Under moral hazard, one party changes behavior because they feel there won’t be any negative consequences for their new behavior. In this way, one party is at an advantage at the cost of the second party.
Let’s consider an example to understand moral hazards better. Suppose a homeowner lacks flood insurance and burglary insurance. Though the homeowner does not have insurance protection, he has made other arrangements to lower the chances of damages. The homeowner takes the service of the home security system and clears the drains regularly to minimize damage from a flood.

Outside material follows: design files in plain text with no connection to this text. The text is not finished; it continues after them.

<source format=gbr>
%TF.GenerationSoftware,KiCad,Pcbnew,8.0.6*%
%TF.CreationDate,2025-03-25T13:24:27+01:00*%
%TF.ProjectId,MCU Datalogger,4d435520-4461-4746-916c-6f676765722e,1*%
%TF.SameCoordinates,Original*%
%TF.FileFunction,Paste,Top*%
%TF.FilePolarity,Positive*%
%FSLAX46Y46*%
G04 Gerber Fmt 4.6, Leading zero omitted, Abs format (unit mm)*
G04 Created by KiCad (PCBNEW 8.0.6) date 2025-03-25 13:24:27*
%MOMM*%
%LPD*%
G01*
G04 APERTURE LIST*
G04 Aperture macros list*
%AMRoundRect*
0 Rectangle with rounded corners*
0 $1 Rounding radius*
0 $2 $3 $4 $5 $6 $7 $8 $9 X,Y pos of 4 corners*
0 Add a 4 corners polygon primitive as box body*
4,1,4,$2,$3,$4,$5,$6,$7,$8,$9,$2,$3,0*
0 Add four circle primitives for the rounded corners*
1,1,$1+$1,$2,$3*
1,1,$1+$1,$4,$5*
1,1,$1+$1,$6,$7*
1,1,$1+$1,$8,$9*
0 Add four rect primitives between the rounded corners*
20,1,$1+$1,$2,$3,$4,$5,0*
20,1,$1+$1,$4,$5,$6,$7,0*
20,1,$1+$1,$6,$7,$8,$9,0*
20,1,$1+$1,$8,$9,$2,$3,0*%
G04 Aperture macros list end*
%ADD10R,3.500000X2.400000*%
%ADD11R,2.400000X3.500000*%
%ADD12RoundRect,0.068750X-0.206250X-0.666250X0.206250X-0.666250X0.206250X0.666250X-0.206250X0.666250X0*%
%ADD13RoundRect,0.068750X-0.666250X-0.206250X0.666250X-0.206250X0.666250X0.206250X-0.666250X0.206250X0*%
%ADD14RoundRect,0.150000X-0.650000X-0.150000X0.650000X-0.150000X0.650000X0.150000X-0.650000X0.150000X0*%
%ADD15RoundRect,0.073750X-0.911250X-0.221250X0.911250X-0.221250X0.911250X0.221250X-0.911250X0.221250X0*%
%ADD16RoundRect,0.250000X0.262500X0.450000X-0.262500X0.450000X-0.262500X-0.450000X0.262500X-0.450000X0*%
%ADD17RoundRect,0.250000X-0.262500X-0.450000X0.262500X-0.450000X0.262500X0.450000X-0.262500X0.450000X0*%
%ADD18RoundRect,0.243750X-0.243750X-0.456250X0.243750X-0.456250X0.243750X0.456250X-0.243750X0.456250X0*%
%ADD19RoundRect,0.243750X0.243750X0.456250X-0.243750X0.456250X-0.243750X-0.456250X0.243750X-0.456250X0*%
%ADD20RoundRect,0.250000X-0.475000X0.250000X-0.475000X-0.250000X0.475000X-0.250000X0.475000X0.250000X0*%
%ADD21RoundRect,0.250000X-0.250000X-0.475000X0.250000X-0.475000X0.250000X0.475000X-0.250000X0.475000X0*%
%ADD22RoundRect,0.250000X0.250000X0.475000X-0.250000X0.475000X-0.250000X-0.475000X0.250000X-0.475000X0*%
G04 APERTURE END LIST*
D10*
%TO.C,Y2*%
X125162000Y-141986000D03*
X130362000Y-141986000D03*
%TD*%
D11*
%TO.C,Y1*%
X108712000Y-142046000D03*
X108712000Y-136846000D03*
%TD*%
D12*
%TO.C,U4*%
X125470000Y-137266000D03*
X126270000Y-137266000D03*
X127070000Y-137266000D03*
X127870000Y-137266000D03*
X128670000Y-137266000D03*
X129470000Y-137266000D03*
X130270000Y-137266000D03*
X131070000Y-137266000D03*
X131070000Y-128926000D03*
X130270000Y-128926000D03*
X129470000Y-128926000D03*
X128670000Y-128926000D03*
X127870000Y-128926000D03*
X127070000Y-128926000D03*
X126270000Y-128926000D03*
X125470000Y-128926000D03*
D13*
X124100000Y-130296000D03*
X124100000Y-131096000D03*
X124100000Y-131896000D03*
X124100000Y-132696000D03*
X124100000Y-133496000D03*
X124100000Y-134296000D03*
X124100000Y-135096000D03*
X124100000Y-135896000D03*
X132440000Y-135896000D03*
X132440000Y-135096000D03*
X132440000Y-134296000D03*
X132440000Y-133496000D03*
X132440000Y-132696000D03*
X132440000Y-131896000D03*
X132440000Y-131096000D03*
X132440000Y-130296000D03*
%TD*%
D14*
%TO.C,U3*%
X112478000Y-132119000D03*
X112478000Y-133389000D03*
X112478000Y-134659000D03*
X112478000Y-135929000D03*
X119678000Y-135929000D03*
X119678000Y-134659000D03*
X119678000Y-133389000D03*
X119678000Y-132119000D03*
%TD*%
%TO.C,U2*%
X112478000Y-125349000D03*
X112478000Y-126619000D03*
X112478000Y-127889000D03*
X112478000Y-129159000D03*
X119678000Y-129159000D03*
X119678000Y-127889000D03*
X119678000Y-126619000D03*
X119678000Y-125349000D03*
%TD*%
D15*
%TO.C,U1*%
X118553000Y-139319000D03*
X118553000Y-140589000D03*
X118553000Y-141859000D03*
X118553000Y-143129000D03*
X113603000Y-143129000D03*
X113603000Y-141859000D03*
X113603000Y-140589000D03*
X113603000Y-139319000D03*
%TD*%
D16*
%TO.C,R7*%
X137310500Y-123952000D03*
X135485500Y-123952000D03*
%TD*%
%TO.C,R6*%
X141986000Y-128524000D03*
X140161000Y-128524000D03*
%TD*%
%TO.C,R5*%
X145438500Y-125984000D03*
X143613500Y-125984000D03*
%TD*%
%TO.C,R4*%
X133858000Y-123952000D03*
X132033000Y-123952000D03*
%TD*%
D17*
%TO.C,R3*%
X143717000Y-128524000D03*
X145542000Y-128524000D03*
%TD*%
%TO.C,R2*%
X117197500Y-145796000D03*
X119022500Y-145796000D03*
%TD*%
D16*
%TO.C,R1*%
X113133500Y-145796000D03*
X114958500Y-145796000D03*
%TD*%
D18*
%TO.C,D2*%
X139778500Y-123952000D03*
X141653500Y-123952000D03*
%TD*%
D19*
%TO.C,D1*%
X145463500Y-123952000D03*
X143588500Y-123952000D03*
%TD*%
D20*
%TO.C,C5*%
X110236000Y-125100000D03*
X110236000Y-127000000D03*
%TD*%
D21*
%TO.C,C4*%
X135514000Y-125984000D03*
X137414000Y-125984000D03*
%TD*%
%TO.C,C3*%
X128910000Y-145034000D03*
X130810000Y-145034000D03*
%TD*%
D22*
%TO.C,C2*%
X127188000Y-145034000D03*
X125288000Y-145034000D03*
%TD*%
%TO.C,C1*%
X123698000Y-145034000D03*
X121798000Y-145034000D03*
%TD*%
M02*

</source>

However, one day the homeowner buys the home and flood insurance. Now, after purchasing the insurance, there is a change in the behavior of the homeowner. He unsubscribes the home security system and does not clear the drains regularly as well. It is a case of moral hazard, where the insurance company will now be at greater risk.

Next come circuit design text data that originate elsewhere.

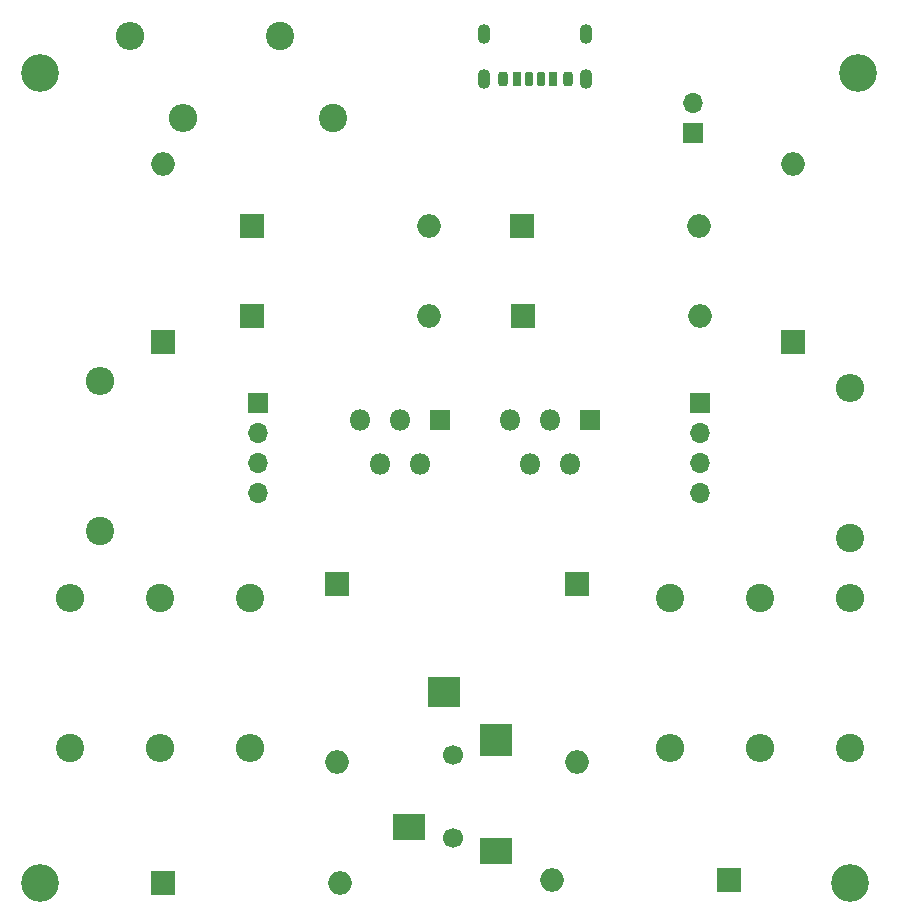
<source format=gbr>
%TF.GenerationSoftware,KiCad,Pcbnew,7.0.11-2.fc39*%
%TF.CreationDate,2024-04-27T19:47:06+02:00*%
%TF.ProjectId,tda2050-devboard,74646132-3035-4302-9d64-6576626f6172,rev?*%
%TF.SameCoordinates,Original*%
%TF.FileFunction,Soldermask,Top*%
%TF.FilePolarity,Negative*%
%FSLAX46Y46*%
G04 Gerber Fmt 4.6, Leading zero omitted, Abs format (unit mm)*
G04 Created by KiCad (PCBNEW 7.0.11-2.fc39) date 2024-04-27 19:47:06*
%MOMM*%
%LPD*%
G01*
G04 APERTURE LIST*
G04 Aperture macros list*
%AMRoundRect*
0 Rectangle with rounded corners*
0 $1 Rounding radius*
0 $2 $3 $4 $5 $6 $7 $8 $9 X,Y pos of 4 corners*
0 Add a 4 corners polygon primitive as box body*
4,1,4,$2,$3,$4,$5,$6,$7,$8,$9,$2,$3,0*
0 Add four circle primitives for the rounded corners*
1,1,$1+$1,$2,$3*
1,1,$1+$1,$4,$5*
1,1,$1+$1,$6,$7*
1,1,$1+$1,$8,$9*
0 Add four rect primitives between the rounded corners*
20,1,$1+$1,$2,$3,$4,$5,0*
20,1,$1+$1,$4,$5,$6,$7,0*
20,1,$1+$1,$6,$7,$8,$9,0*
20,1,$1+$1,$8,$9,$2,$3,0*%
G04 Aperture macros list end*
%ADD10RoundRect,0.175000X0.175000X0.425000X-0.175000X0.425000X-0.175000X-0.425000X0.175000X-0.425000X0*%
%ADD11RoundRect,0.190000X-0.190000X-0.410000X0.190000X-0.410000X0.190000X0.410000X-0.190000X0.410000X0*%
%ADD12RoundRect,0.200000X-0.200000X-0.400000X0.200000X-0.400000X0.200000X0.400000X-0.200000X0.400000X0*%
%ADD13RoundRect,0.175000X-0.175000X-0.425000X0.175000X-0.425000X0.175000X0.425000X-0.175000X0.425000X0*%
%ADD14RoundRect,0.190000X0.190000X0.410000X-0.190000X0.410000X-0.190000X-0.410000X0.190000X-0.410000X0*%
%ADD15RoundRect,0.200000X0.200000X0.400000X-0.200000X0.400000X-0.200000X-0.400000X0.200000X-0.400000X0*%
%ADD16O,1.100000X1.700000*%
%ADD17C,3.200000*%
%ADD18O,1.800000X1.800000*%
%ADD19R,1.800000X1.800000*%
%ADD20C,2.400000*%
%ADD21O,2.400000X2.400000*%
%ADD22C,1.700000*%
%ADD23R,2.800000X2.200000*%
%ADD24R,2.800000X2.800000*%
%ADD25R,2.800000X2.600000*%
%ADD26R,1.700000X1.700000*%
%ADD27O,1.700000X1.700000*%
%ADD28O,2.000000X2.000000*%
%ADD29R,2.000000X2.000000*%
G04 APERTURE END LIST*
D10*
%TO.C,J5*%
X158615000Y-65945000D03*
D11*
X156595000Y-65945000D03*
D12*
X155365000Y-65945000D03*
D13*
X157615000Y-65945000D03*
D14*
X159635000Y-65945000D03*
D15*
X160865000Y-65945000D03*
D16*
X162435000Y-65865000D03*
X162435000Y-62065000D03*
X153795000Y-65865000D03*
X153795000Y-62065000D03*
%TD*%
D17*
%TO.C,H4*%
X184785000Y-133985000D03*
%TD*%
%TO.C,H3*%
X185420000Y-65405000D03*
%TD*%
%TO.C,H2*%
X116205000Y-65405000D03*
%TD*%
%TO.C,H1*%
X116205000Y-133985000D03*
%TD*%
D18*
%TO.C,U2*%
X155985000Y-94775000D03*
X157685000Y-98475000D03*
X159385000Y-94775000D03*
X161085000Y-98475000D03*
D19*
X162785000Y-94775000D03*
%TD*%
D18*
%TO.C,U1*%
X143285000Y-94775000D03*
X144985000Y-98475000D03*
X146685000Y-94775000D03*
X148385000Y-98475000D03*
D19*
X150085000Y-94775000D03*
%TD*%
D20*
%TO.C,R10-22k*%
X140970000Y-69215000D03*
D21*
X128270000Y-69215000D03*
%TD*%
D20*
%TO.C,R9-22k*%
X136525000Y-62230000D03*
D21*
X123825000Y-62230000D03*
%TD*%
D20*
%TO.C,R8-2.2*%
X184785000Y-104775000D03*
D21*
X184785000Y-92075000D03*
%TD*%
%TO.C,R7-22k*%
X184785000Y-109855000D03*
D20*
X184785000Y-122555000D03*
%TD*%
D21*
%TO.C,R6-680*%
X177165000Y-122555000D03*
D20*
X177165000Y-109855000D03*
%TD*%
D21*
%TO.C,R5-22k*%
X169545000Y-122555000D03*
D20*
X169545000Y-109855000D03*
%TD*%
%TO.C,R4-22k*%
X133985000Y-109855000D03*
D21*
X133985000Y-122555000D03*
%TD*%
D20*
%TO.C,R3-680*%
X126365000Y-109855000D03*
D21*
X126365000Y-122555000D03*
%TD*%
%TO.C,R2-22k*%
X118745000Y-109855000D03*
D20*
X118745000Y-122555000D03*
%TD*%
%TO.C,R1-2.2*%
X121285000Y-104140000D03*
D21*
X121285000Y-91440000D03*
%TD*%
D22*
%TO.C,J4*%
X151130000Y-130135000D03*
X151130000Y-123135000D03*
D23*
X147430000Y-129235000D03*
X154830000Y-131235000D03*
D24*
X154830000Y-121835000D03*
D25*
X150380000Y-117835000D03*
%TD*%
D26*
%TO.C,J3*%
X172085000Y-93345000D03*
D27*
X172085000Y-95885000D03*
X172085000Y-98425000D03*
X172085000Y-100965000D03*
%TD*%
%TO.C,J2*%
X171450000Y-67945000D03*
D26*
X171450000Y-70485000D03*
%TD*%
%TO.C,J1*%
X134620000Y-93345000D03*
D27*
X134620000Y-95885000D03*
X134620000Y-98425000D03*
X134620000Y-100965000D03*
%TD*%
D28*
%TO.C,C14-0.47u*%
X179947500Y-73145000D03*
D29*
X179947500Y-88145000D03*
%TD*%
D28*
%TO.C,C9-22u*%
X159505000Y-133742500D03*
D29*
X174505000Y-133742500D03*
%TD*%
%TO.C,C8-100n*%
X134105000Y-85967500D03*
D28*
X149105000Y-85967500D03*
%TD*%
%TO.C,C7-0.47u*%
X126607500Y-73145000D03*
D29*
X126607500Y-88145000D03*
%TD*%
%TO.C,C6-1u*%
X161682500Y-108705000D03*
D28*
X161682500Y-123705000D03*
%TD*%
D29*
%TO.C,C5-220u*%
X134105000Y-78347500D03*
D28*
X149105000Y-78347500D03*
%TD*%
%TO.C,C4-22u*%
X141605000Y-133985000D03*
D29*
X126605000Y-133985000D03*
%TD*%
D28*
%TO.C,C3-1u*%
X141362500Y-123705000D03*
D29*
X141362500Y-108705000D03*
%TD*%
%TO.C,C2-100n*%
X156965000Y-78347500D03*
D28*
X171965000Y-78347500D03*
%TD*%
%TO.C,C1-220u*%
X172085000Y-85967500D03*
D29*
X157085000Y-85967500D03*
%TD*%
M02*

</source>
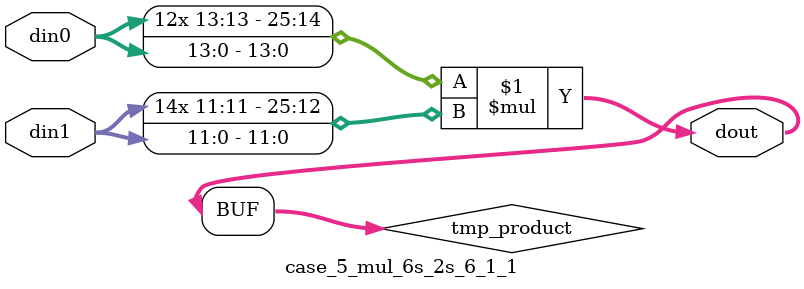
<source format=v>

`timescale 1 ns / 1 ps

 module case_5_mul_6s_2s_6_1_1(din0, din1, dout);
parameter ID = 1;
parameter NUM_STAGE = 0;
parameter din0_WIDTH = 14;
parameter din1_WIDTH = 12;
parameter dout_WIDTH = 26;

input [din0_WIDTH - 1 : 0] din0; 
input [din1_WIDTH - 1 : 0] din1; 
output [dout_WIDTH - 1 : 0] dout;

wire signed [dout_WIDTH - 1 : 0] tmp_product;



























assign tmp_product = $signed(din0) * $signed(din1);








assign dout = tmp_product;





















endmodule

</source>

This issue refers to the erosion in the value of the investment or product because of the adverse selection. Economist George A. Akerlof was the first to present this problem in a research paper – The Market for ‘Lemons’: Quality Uncertainty and the Market Mechanism – in the late 1960s.
Akerlof gave the example of second-hand cars to explain his research on information failure. The defective, used vehicles are also called lemons.
This lemon problem is there in almost all the markets, wherever there is some amount of risk involved, including investing. In the investing world, it arises due to the distinction in perception between the purchaser and the seller. Such a problem also exists in the financial and insurance sector. For instance, the lender may not have all the details on the financial credibility of the borrower.
Akerlof’s research notes that a potential buyer of a second-hand car may not quickly determine the real value of the vehicle. Thus, to avoid paying more, the potential buyer would not want to pay higher than the average price. This average price lies in the middle of the bargain and the premium price. Such a strategy gives the buyer some satisfaction from the risk of purchasing a lemon.
Beneficial to Whom?
Such a strategy is in favor of the seller, Akerlof notes. The average price that a seller gets would still be more than the price the buyer would pay if they had information that the car is defective or is a lemon.
Akerlof also points out that the lemon problem is not in the interest of the seller if he wants to sell an expensive car. Because of asymmetric information, the potential buyer may hesitate to offer more price, fearing he may get a lemon. Thus, the potential buyer doesn’t provide a premium for a premium car due to the lemon problem.
The absence of complete information or the availability of some private information with one of the parties to the deal is a common phenomenon. And this is applicable in the world of insurance, investment, and the economic marketplace. That’s why there is a need for due diligence, vetting, analysis, and judgment. Hence, negotiation and dealing become art and science together. Deals are never closed, just based on either information or judgment. Both aspects play their essential part.